8. September 2010 von Cornelia Vierkant
Hildegard von Bingen (1098 -1179): Die Seele ist wie der Wind
Ich möchte ein Gedicht von Hildegard von Bingen, der großen deutschen Mystikerin, betrachten.
Die Seele ist wie der Wind,
der über die Käfer weht,
wie der Tau,
der über die Wiese sich legt,
wie die Regenluft,
die wachsen macht.
Desgleichen ströme der Mensch ein Wohlwollen aus auf alle, die da Sehnsucht tragen.
Ein Wind sei er, der den Elenden hilft, ein Tau, der die Verlassenen tröstet.
Er sei wie die Regenluft, die die Ermatteten aufrichtet und sie mit Liebe erfüllt wie Hungernde.
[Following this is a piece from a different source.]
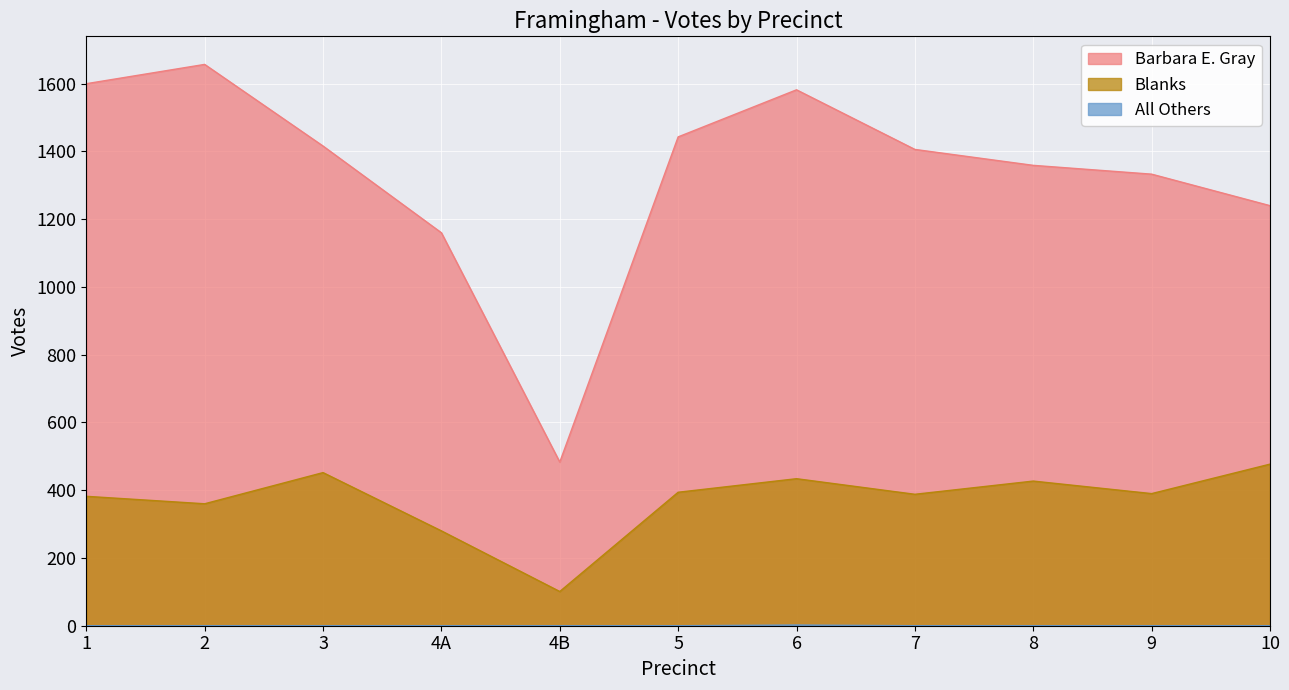

Which series has the largest total across all categories?

Barbara E. Gray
Wenn die Eigenschaft der Seele mit der Regenluft verglichen wird, erinnert dies an die reinigende Wirkung des Regens. Regenluft unterstützt auch die Wachstumsprozesse der Pflanzenwelt. Sie ist wie ein Lebenshauch, der eine allgemeine Beseelung allen kreatürlichen Seins bewirkt.
Wenn die Seele wie Tau erscheint, denken wir daran, wie der Tau im Sommer alle Lebensbereiche, auch die Pflanzen- und Tierwelt besänftigt und erfrischt. So kann auch eine wahrhafte Seelennahrung die Gemüter der Menschen besänftigen und die Herzen erfrischen.
Wenn die Seele dem Wind gleicht, assoziieren wir, dass der Wind weht, wohin er will und wann er will; so auch der Geist, der sich bei Menschen dort einstellen kann, wo er offene Herzen findet, wo Menschen innerlich berührt und geweckt werden können.
An wen richten sich die ausströmenden Seelenkräfte?
Sie richten sich an die Elenden, die Verlassenen, die Ermatteten und die Hungernden, an alle, die Sehnsucht tragen.
Meinte die Dichterin mit den Elenden Menschen, die sich ihrer Seele noch nicht bewusst sind? Die nichts davon ahnen, dass eine „Seelenmenschheit“ existiert?
Und wenn sie von dem Tau spricht, der die Verlassenen tröstet, sind es dann jene Menschen, die eine Ursehnsucht in sich fühlen, aber nicht wissen, welche Bedeutung sie für sie haben könnte? Deren innere Isolation aber durchbrochen werden könnte, wenn sich ihr Wesen für eine unirdische Seelennahrung öffnen würde.
Wenn die Seele wie Regenluft für die Ermatteten ist, erfahren dann jene Trost, die den Weg zur Selbsterkenntnis zwar eingeschlagen, aber das Urprinzip der Liebe in ihrem Innersten noch nicht gefunden haben? Menschen also, die sich auf dem Weg der inneren Selbstrevolte befinden und mit sich verzweifelt ringen.
Wenn die Hungernden mit Liebe erfüllt werden, besagt das dann, dass die Verbindung mit der lebendigen Christuskraft hergestellt werden konnte und die gesuchte und verlangte Seelennahrung empfangen werden kann?
Und wie sollte man den Menschen definieren, der Sehnsucht trägt? Ist es jemand, der sich liebend nach einem anderen Menschen sehnt, oder jemand, dem das Ziel seiner Sehnsucht noch unbekannt ist? Oder ist es ein Mensch, der seine Sehnsucht mit Ewigkeitswerten verbindet, die bisherige Glaubensversprechungen ihm nicht zu schenken vermochten?
Über den Weg der Seele nachzudenken, war nicht nur ein Bedürfnis zu Lebenszeiten Hildegard von Bingens. Es bleibt für alle von Bedeutung, die den tieferen Sinn in ihrem Leben finden möchten.
Denn die ewigen Wahrheiten verlassen den Menschen nicht. Sie wollen gefunden werden.